To be sure, those messages included the importance
of both young people delaying sexual initiation
and 'zero grazing' (monogamy). But contrary
to the assertions of social conservatives that
the case of Uganda proves that an undiluted
'abstinence-only' message is what makes the
difference, there is no evidence that abstinence-only
educational programs were even a significant
factor in Uganda between 1988 and 1995."
That hasn't stopped conservatives from trying
to export the abstinence-only messages to countries
that receive American aid. A recent law mandates
that one-third of U.S. assistance to fight
AIDS globally be used for abstinence education.

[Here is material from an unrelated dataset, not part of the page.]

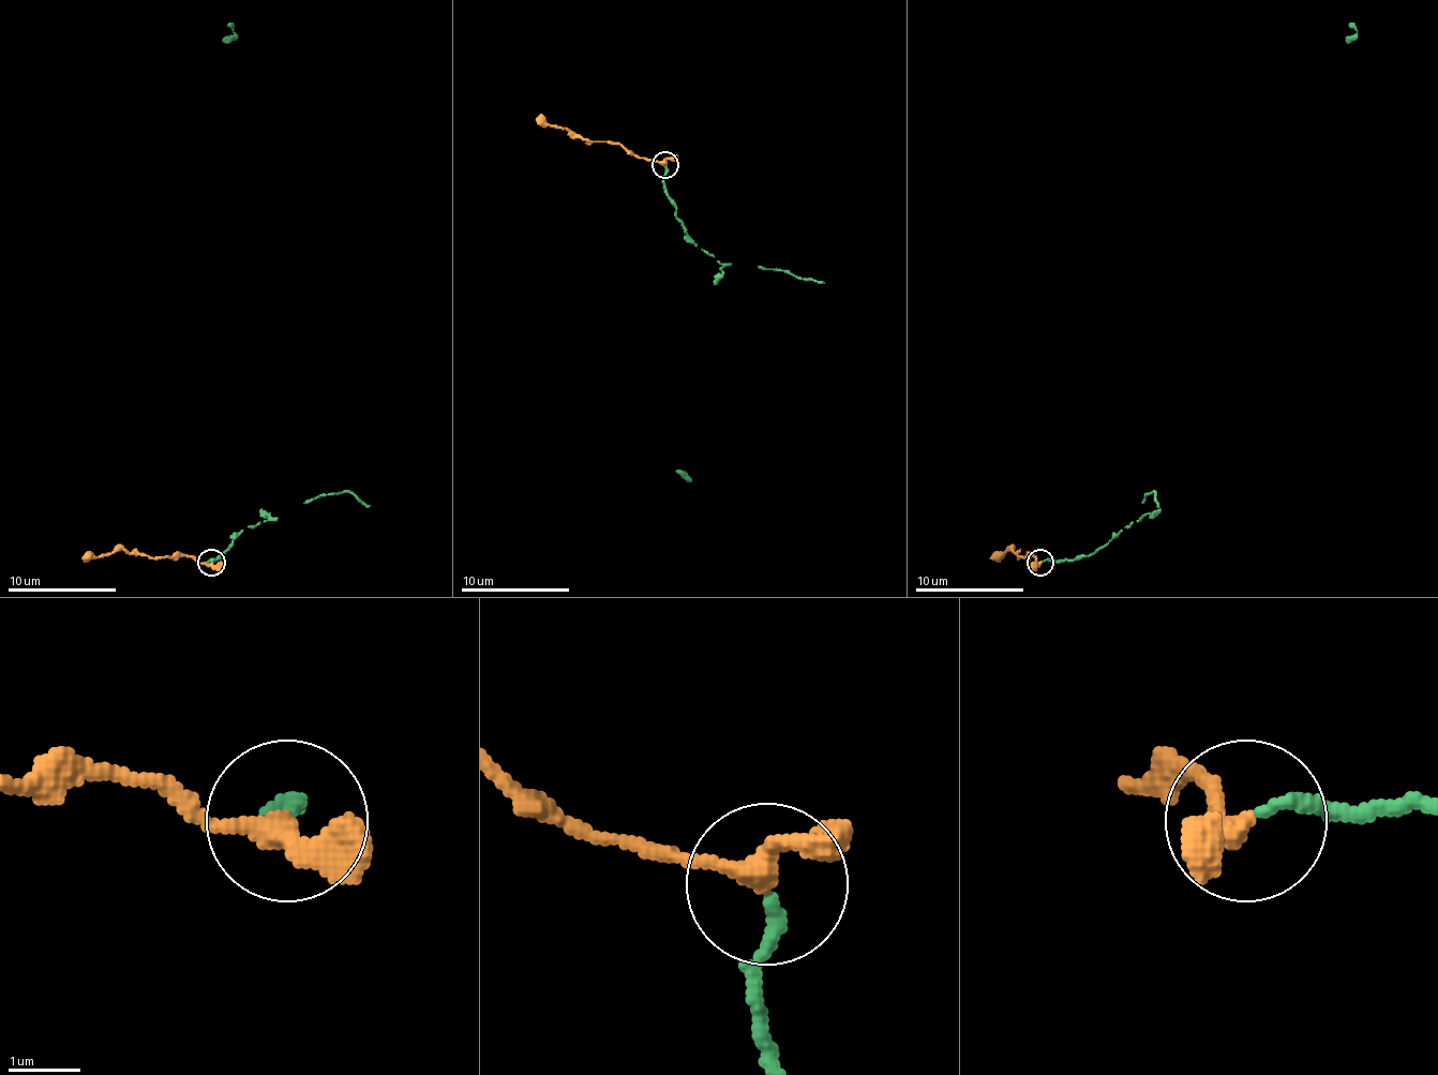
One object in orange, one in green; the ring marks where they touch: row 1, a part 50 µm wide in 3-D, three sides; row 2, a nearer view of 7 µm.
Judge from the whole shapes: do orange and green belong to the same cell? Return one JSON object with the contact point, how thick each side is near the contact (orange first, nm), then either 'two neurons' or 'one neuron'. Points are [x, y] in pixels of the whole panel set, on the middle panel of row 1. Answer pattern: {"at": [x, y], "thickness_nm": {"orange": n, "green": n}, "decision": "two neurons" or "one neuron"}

"In effect, this makes 'abstinence-until-marriage'
advocacy the single most important HIV/AIDS
prevention intervention of the U.S. government,"
says the Guttmacher report.
Meanwhile, the U.S. is trying to force its anti-condom
agenda on the rest of the world. As Politics
& Science reported, in December 2002, "the
U.S. delegation at the Asian and Pacific Population
Conference sponsored by the United Nations
attempted to delete endorsement of 'consistent
condom use' as a means of preventing HIV infection.
U.S. delegates took this position on the grounds
that recommending condom use would promote
underage sex."
As Waxman's site points out, there's no scientific
basis for this. "Contrary to these U.S.
claims, scientific studies have shown that
comprehensive sex education delays the onset
of sexual activity," it says. It's not
surprising, though, that the administration
would assert otherwise. "In pushing an
'abstinence only' agenda," Politics &
Science says, "the Bush Administration
has consistently distorted the scientific evidence
about what works in sex education."
Some in the administration may secretly agree.
In a 2002 story, Newsweek quoted a top Bush
adviser who dismissed the data showing that
the only effective sex education programs are
those that teach both abstinence and contraception.
"Values trumps data," the adviser said.